Whereas many categories in the toy business soared as locked down families spent big to share quality social time and to ensure children had meaningful and beneficial activity away from remote learning, the indications are that the Plush toys category had a tough year in 2020.
Why have Plush toys been a perennial pillar of the toy business?
Before we look specifically at which factors caused negative performance in 2020, we should first consider the fundamental drivers for soft toys:
As adult humans, we tend to utilise our eyesight above all other senses as a primary input, followed by hearing. Children though are not fully developed, and at different stages of development they interact with the world on a different sensory basis versus adults. The younger the child, the more touch is a primary sensory input. This difference tends to gradually fade as the child gets older, but in the early years, certainly covering the Infant/Preschool phase, children tend to be very influenced by and reactive to interesting tactile experiences and sensations.

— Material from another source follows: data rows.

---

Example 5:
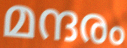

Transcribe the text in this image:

മന്ദരം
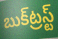
బుక్‌ట్రస్ట్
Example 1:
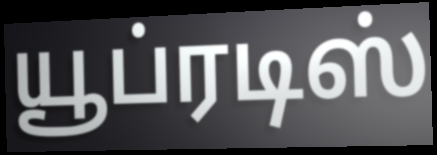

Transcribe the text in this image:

யூப்ரடிஸ்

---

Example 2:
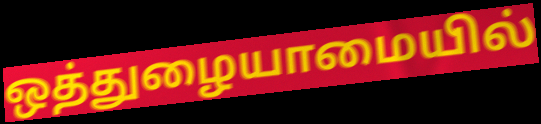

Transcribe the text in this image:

ஒத்துழையாமையில்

Plush toys with their soft and yielding fabric and stuffing tend to be interesting for children to touch, and this is a primary driver of Plush Toy sales. Especially when children can walk through stores and pick up a soft toy and feel it or hug it. They can then form an immediate attachment to the toy which can become quite difficult for parents who don’t want to buy the item to resist!

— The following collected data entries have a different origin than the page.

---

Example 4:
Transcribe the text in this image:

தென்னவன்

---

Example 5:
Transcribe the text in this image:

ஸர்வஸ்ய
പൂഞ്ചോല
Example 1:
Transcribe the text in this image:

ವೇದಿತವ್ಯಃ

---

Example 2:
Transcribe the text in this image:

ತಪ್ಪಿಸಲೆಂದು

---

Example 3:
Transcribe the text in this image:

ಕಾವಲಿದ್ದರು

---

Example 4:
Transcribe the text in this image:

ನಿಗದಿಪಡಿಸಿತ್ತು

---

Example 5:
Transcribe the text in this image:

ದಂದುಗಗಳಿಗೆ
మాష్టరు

Comfort is also very important. The world can sometimes appear to be very big and scary to younger children, and so having something nice to hug can offer reassurance and familiarity. The notion of a comfort blanket is well known, and everything that can be appealing about a comfort blanket can apply to a favourite soft toy. From time to time, our company receives enquiries from frantic parents who want to know if we can help them find a replacement for their child’s favourite soft toy which has been lost. One particular enquiry caused the people in our office some distress as a child had lost their best friend – which was a baby tiger soft toy. The father of this child was frantic, because the child was so reliant on the toy for comfort. That is how important Plush toys can become in the life of a child, in the same way as a family pet animal can become part of the family, the same status can be granted by the child to their favourite Plush toy sometimes.
One further fundamental driver for the Plush toy category is the ability to bring into the home and bring to life favourite characters from movies, TV, VOD (Video On Demand), YouTube and other forms of media. So, if a child loves Spongebob or Mickey Mouse, they can actually bring them into their home. As we know, imaginary play is a core play pattern for children, and they will often role play with their toys creating scenarios and placing the toy in the scenarios as a way to develop their feelings and express themselves. Character based Plush toys are a major element of the category, and have been for a long time.

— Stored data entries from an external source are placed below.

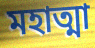
মহাত্মা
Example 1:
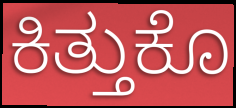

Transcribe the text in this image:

ಕಿತ್ತುಕೊ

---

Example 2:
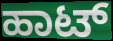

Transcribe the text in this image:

ಹಾಟ್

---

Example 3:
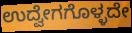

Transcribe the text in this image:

ಉದ್ವೇಗಗೊಳ್ಳದೇ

Challenging times for Plush toys
Despite these underpinning fundamental drivers, several factors appear to have restrained the Plush category in 2020, and look likely to restrain the category for at least the first half of 2021.
As outlined above, the ability to touch and feel plush toys at retail is a key long-term driver for the category overall. With many retail chains closed for in-store visits in many markets and with stay-at-home orders in some places across 2020, opportunities for children to touch and feel, and then fall in love with Plush toys were lesser than in previous years. Moreover, parents have tended to actively discourage children from touching everything in the way they may normally have done for fear of spreading COVID-19. This has undoubtedly been a challenge for the market.
Another factor acting as a brake on the soft toys business in 2020 was the hugely impacted Hollywood movie release slate, as film after film was pushed back into 2021, 2022 or further into the future. Cinema chains closed across the world with not enough movies to show and due to local restrictions, and so the scale of viewing movies en masse in cinemas reduced, and the marketing budgets associated with major movie releases were not spent. And while VOD picked up some of the slack, it did not deliver enough oomph to fill the gaps. So, without the usual mass scale demand driver of major global movie releases, licensed plush sales were impacted accordingly. Some classic brands picked up the slack according to some plush toy companies we spoke to, but overall, it appears to have been a tough market for Plush toys even while some categories experienced significant sales increases.
The sun will come out tomorrow
The situation for Plush toys though is not all doom and gloom. There were some bright spots in 2020, and the outlook going forward looks better.
The launch and rapid growth of Disney+ offers short term benefits as an alternative to cinematic releases, but also long-term benefits as an alternative platform to driver demand for Plush sales. The clamouring for Plush (and other toys) based on Baby Yoda, from Disney+‘s flagship The Mandalorian series shows that VOD can drive sales to high levels, especially where the character suits the Plush format.
Looking forward past the pandemic, fundamental drivers for the Plush toy category should facilitate return growth, and when we consider that the movie slate for first two years after the pandemic will be jammed full and that Disney+ and other VOD platforms are ramping up their offering, the future should once again be bright. We can hope with strong justification that the pandemic will be a storm which will pass, and that the sun will indeed come out tomorrow.